Switch From Pads to the Outdoors
When it’s time to transition your puppy from potty pads to the outdoors, many of the tips above can be applied in the same way. Simply take your puppy outside rather than to his pad. This advice can help along the way:
- Teach your puppy a potty cue like “Hurry Up” or “Go Potty.” Start by using the cue whenever your puppy is about to go, then reward him as soon as he finishes. With enough repetition, you will be able to ask your puppy to go where and when it’s convenient for you, including in the outdoor toilet area.
- Move the potty pad outside. Only move it a small distance each day so you don’t confuse your puppy. First work toward the door to the outside, then to just outside that door, then slowly to the final outdoor location.

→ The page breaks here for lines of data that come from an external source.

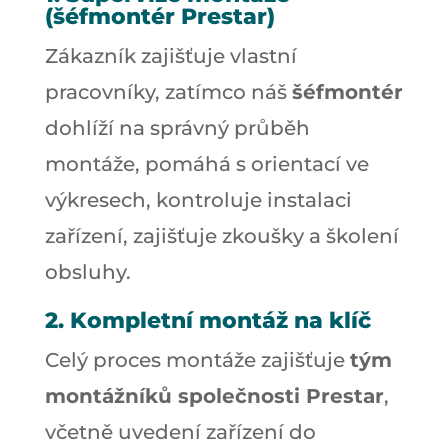
(šéfmontér Prestar)
Zákazník zajišťuje vlastní
pracovníky, zatímco náš
šéfmontér
dohlíží na správný průběh
montáže, pomáhá s orientací ve
výkresech, kontroluje instalaci
zařízení, zajišťuje zkoušky a školení
obsluhy.
2. Kompletní montáž na klíč
Celý proces montáže zajišťuje
tým
montážníků společnosti Prestar
,
včetně uvedení zařízení do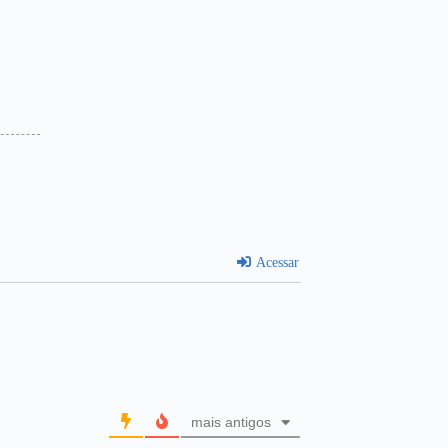
Acessar
mais antigos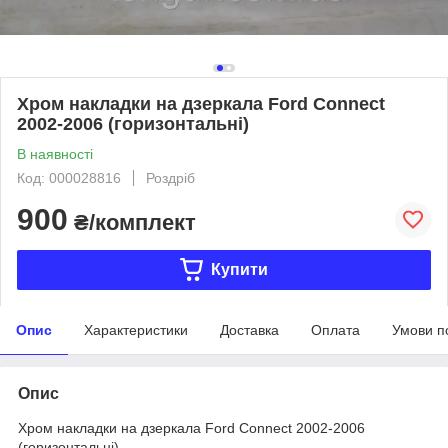
Хром накладки на дзеркала Ford Connect
2002-2006 (горизонтальні)
В наявності
Код: 000028816
Роздріб
900
₴/комплект
Купити
Опис
Характеристики
Доставка
Оплата
Умови п
Опис
Хром накладки на дзеркала Ford Connect 2002-2006
(горизонтальні)...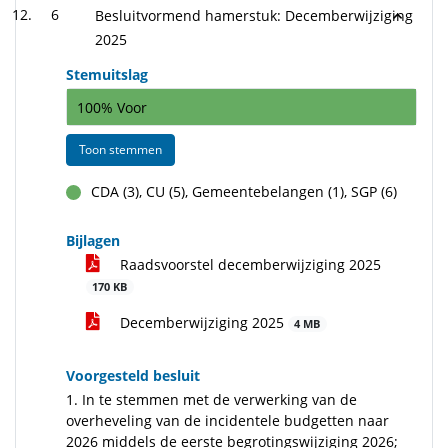
6
Besluitvormend hamerstuk: Decemberwijziging
2025
Stemuitslag
100% Voor
Toon stemmen
CDA (3), CU (5), Gemeentebelangen (1), SGP (6)
voor
Bijlagen
Raadsvoorstel decemberwijziging 2025
170 KB
Decemberwijziging 2025
4 MB
Voorgesteld besluit
1. In te stemmen met de verwerking van de
overheveling van de incidentele budgetten naar
2026 middels de eerste begrotingswijziging 2026;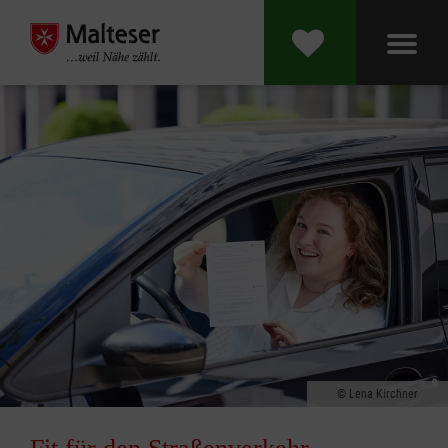
Lena Kirchner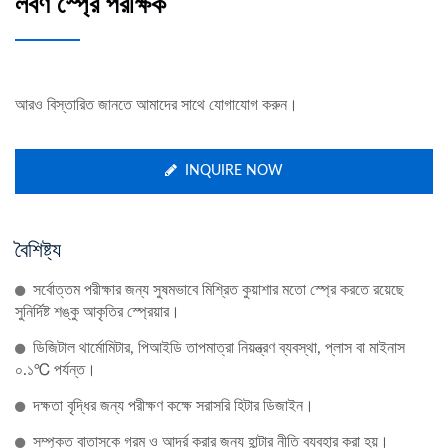
লবণ স্প্রে পরীক্ষক
আরও বিস্তারিত জানতে আমাদের সাথে যোগাযোগ করুন।
INQUIRE NOW
বৈশিষ্ট্য
সর্বোত্তম পরীক্ষার জন্য সুষমভাবে মিশ্রিত কুয়াশার মতো স্প্রে করতে রয়েছে
সুনির্দিষ্ট শঙ্কু আকৃতির স্প্রেয়ার।
ডিজিটাল থার্মোমিটার, পিআইডি তাপমাত্রা নিয়ন্ত্রণ ব্যবস্থা, প্লাস বা মাইনাস
০.১℃ পর্যন্ত।
দক্ষতা বৃদ্ধির জন্য পরীক্ষণ কক্ষে সরাসরি হিটার ডিজাইন।
সম্পৃক্ত বাতাসকে গরম ও আর্দ্র করার জন্য হান্টার নীতি ব্যবহার করা হয়।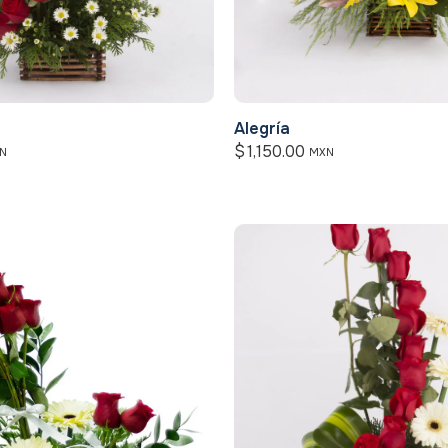
Alegría
$
1,150.00
N
MXN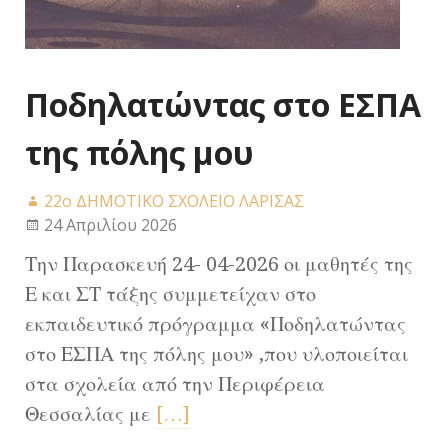
Ποδηλατώντας στο ΕΣΠΑ
της πόλης μου
22ο ΔΗΜΟΤΙΚΟ ΣΧΟΛΕΙΟ ΛΑΡΙΣΑΣ
24 Απριλίου 2026
Την Παρασκευή 24- 04-2026 οι μαθητές της
Ε και ΣΤ τάξης συμμετείχαν στο
εκπαιδευτικό πρόγραμμα «Ποδηλατώντας
στο ΕΣΠΑ της πόλης μου» ,που υλοποιείται
στα σχολεία από την Περιφέρεια
Θεσσαλίας με
[…]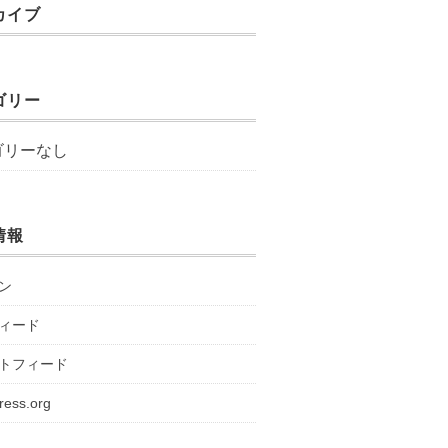
カイブ
ゴリー
ゴリーなし
情報
ン
ィード
トフィード
ress.org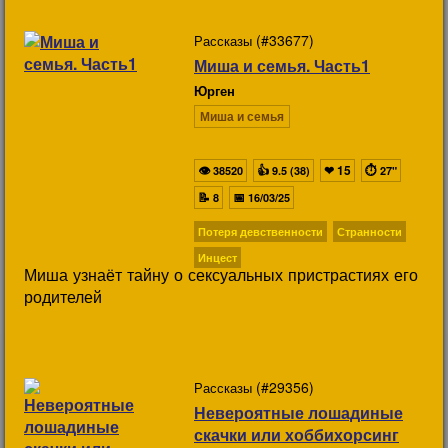
(#33677)
Рассказы
Миша и семья. Часть1
Юрген
Миша и семья
👁
👍
❤
15
⏱
38520
9.5 (38)
27"
📝
📅
8
16/03/25
Потеря девственности
Странности
Инцест
Миша узнаёт тайну о сексуальных пристрастиях его
родителей
(#29356)
Рассказы
Невероятные лошадиные
скачки или хоббихорсинг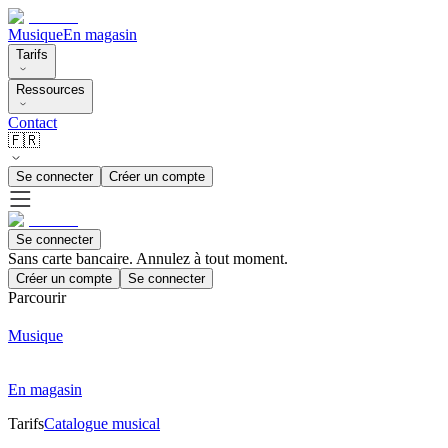
Musique
En magasin
Tarifs
Ressources
Contact
🇫🇷
Se connecter
Créer un compte
Se connecter
Sans carte bancaire. Annulez à tout moment.
Créer un compte
Se connecter
Parcourir
Musique
En magasin
Tarifs
Catalogue musical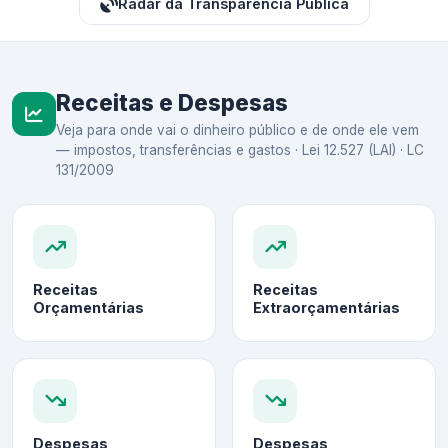
Radar da Transparência Pública
Receitas e Despesas
Veja para onde vai o dinheiro público e de onde ele vem
— impostos, transferências e gastos · Lei 12.527 (LAI) · LC
131/2009
Receitas
Receitas
Orçamentárias
Extraorçamentárias
Despesas
Despesas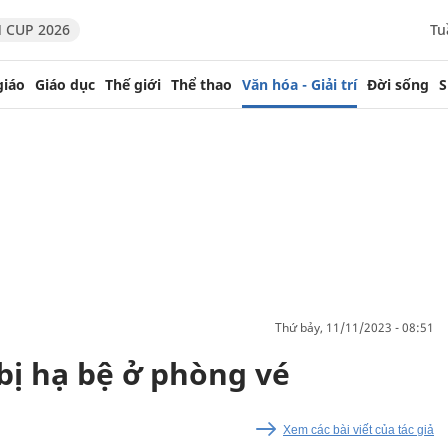
 CUP 2026
Tu
giáo
Giáo dục
Thế giới
Thể thao
Văn hóa - Giải trí
Đời sống
S
thứ bảy, 11/11/2023 - 08:51
bị hạ bệ ở phòng vé
Xem các bài viết của tác giả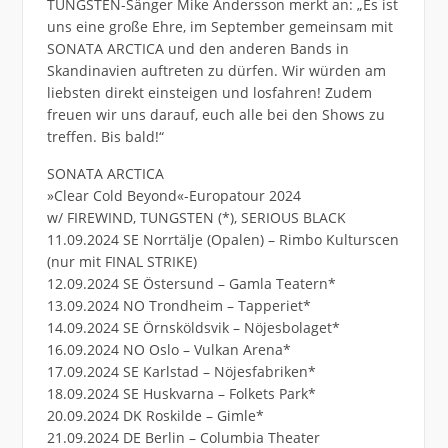
TUNGSTEN-Sänger Mike Andersson merkt an: „Es ist
uns eine große Ehre, im September gemeinsam mit
SONATA ARCTICA und den anderen Bands in
Skandinavien auftreten zu dürfen. Wir würden am
liebsten direkt einsteigen und losfahren! Zudem
freuen wir uns darauf, euch alle bei den Shows zu
treffen. Bis bald!“
SONATA ARCTICA
»Clear Cold Beyond«-Europatour 2024
w/ FIREWIND, TUNGSTEN (*), SERIOUS BLACK
11.09.2024 SE Norrtälje (Opalen) – Rimbo Kulturscen
(nur mit FINAL STRIKE)
12.09.2024 SE Östersund – Gamla Teatern*
13.09.2024 NO Trondheim – Tapperiet*
14.09.2024 SE Örnsköldsvik – Nöjesbolaget*
16.09.2024 NO Oslo – Vulkan Arena*
17.09.2024 SE Karlstad – Nöjesfabriken*
18.09.2024 SE Huskvarna – Folkets Park*
20.09.2024 DK Roskilde – Gimle*
21.09.2024 DE Berlin – Columbia Theater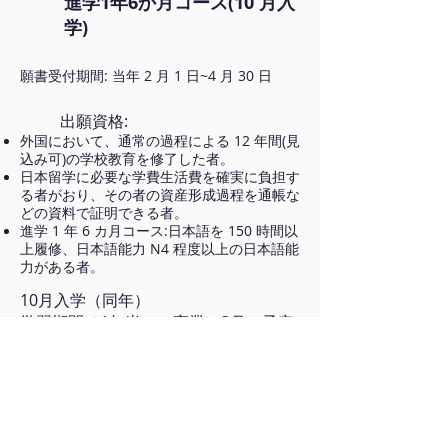
進学1年6か月コース(10 月入
学)
願書受付期間: 当年 2 月 1 日~4 月 30 日​
出願資格:
外国において、通常の過程による 12 年間(見
込み可)の学校教育を修了した者。
日本留学に必要な学費生活費を確実に負担す
る者がおり、その者の資産形成過程を通帳な
どの資料で証明できる者。
進学 1 年 6 カ月コース:日本語を 150 時間以
上履修、日本語能力 N4 程度以上の日本語能
力がある者。
10月入学（同年）
学習期間は1年半で、卒業は3月に予定
されています。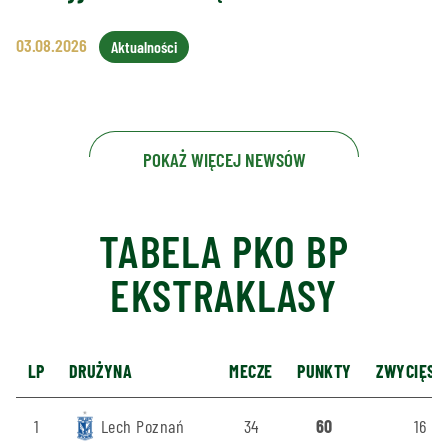
03.08.2026
Aktualności
POKAŻ WIĘCEJ NEWSÓW
TABELA PKO BP
EKSTRAKLASY
LP
DRUŻYNA
MECZE
PUNKTY
ZWYCIĘST
1
Lech Poznań
34
60
16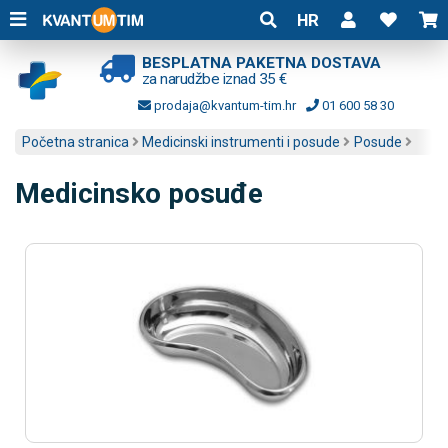
HR
BESPLATNA PAKETNA DOSTAVA
za narudžbe iznad 35 €
prodaja@kvantum-tim.hr
01 600 58 30
Početna stranica
Medicinski instrumenti i posude
Posude
Medicinsko posuđe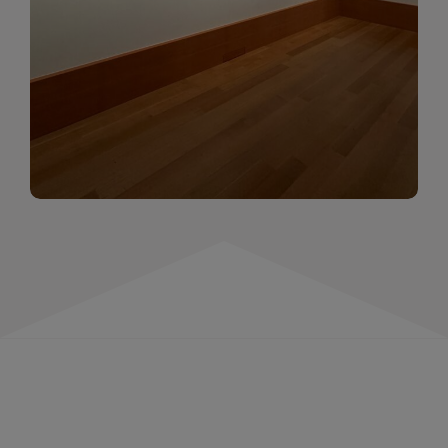
momentów. Zapraszamy do obejrzenia,
wspominania i inspirowania się!
WIĘCEJ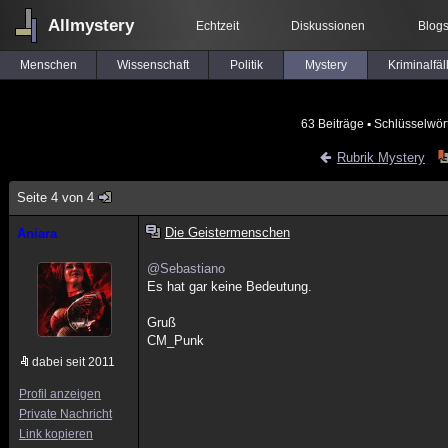
Allmystery
Echtzeit
Diskussionen
Blog
Menschen
Wissenschaft
Politik
Mystery
Kriminalfäl
63 Beiträge
▪ Schlüsselwör
Rubrik Mystery
Seite 4 von 4
Die Geistermenschen
Aniara
@Sebastiano
Es hat gar keine Bedeutung.
Gruß
CM_Punk
dabei seit 2011
Profil anzeigen
Private Nachricht
Link kopieren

- Decrease the size of the potty pad once it’s outside. Some puppies will catch on quickly, particularly with the help of potty cues, but if your puppy is struggling, cut the potty pad smaller and smaller until he’s using the ground instead.
Handle Accidents Calmly
It’s human nature to look for what’s wrong and take what’s right for granted. But we need to do the complete opposite with our puppies. Always reward and praise good behavior and ignore the things that go wrong. This is especially true with potty training accidents. Bathroom mistakes are inevitable with puppies, so please don’t overreact and frighten or punish your puppy. Here are some tips for handling potty accidents:
- Interrupt your puppy if you catch him in the act of having an accident. Don’t scare or startle him. Marking the behavior with a quiet hand clap or the words “oh-oh” should be enough to stop him mid-stream. Punishing him in the act will only teach him not to go in front of you, leading to a dog that sneaks behind the couch to go in private.
- Take your puppy to his potty pad as soon as you catch him. If he stopped when you interrupted him, he might finish on the pad and you can reward him when he does. If he doesn’t finish on the pad, at least you have shown him where he should have gone.
- Do nothing if you don’t see the accident happen. Showing your puppy after the fact won’t teach him anything about potty training. If you want to scold somebody, lecture yourself for not supervising closely enough.
- Clean all accidents with an enzymatic cleaner. Dogs are attracted to the smell of previous business, so thorough and proper cleaning is essential.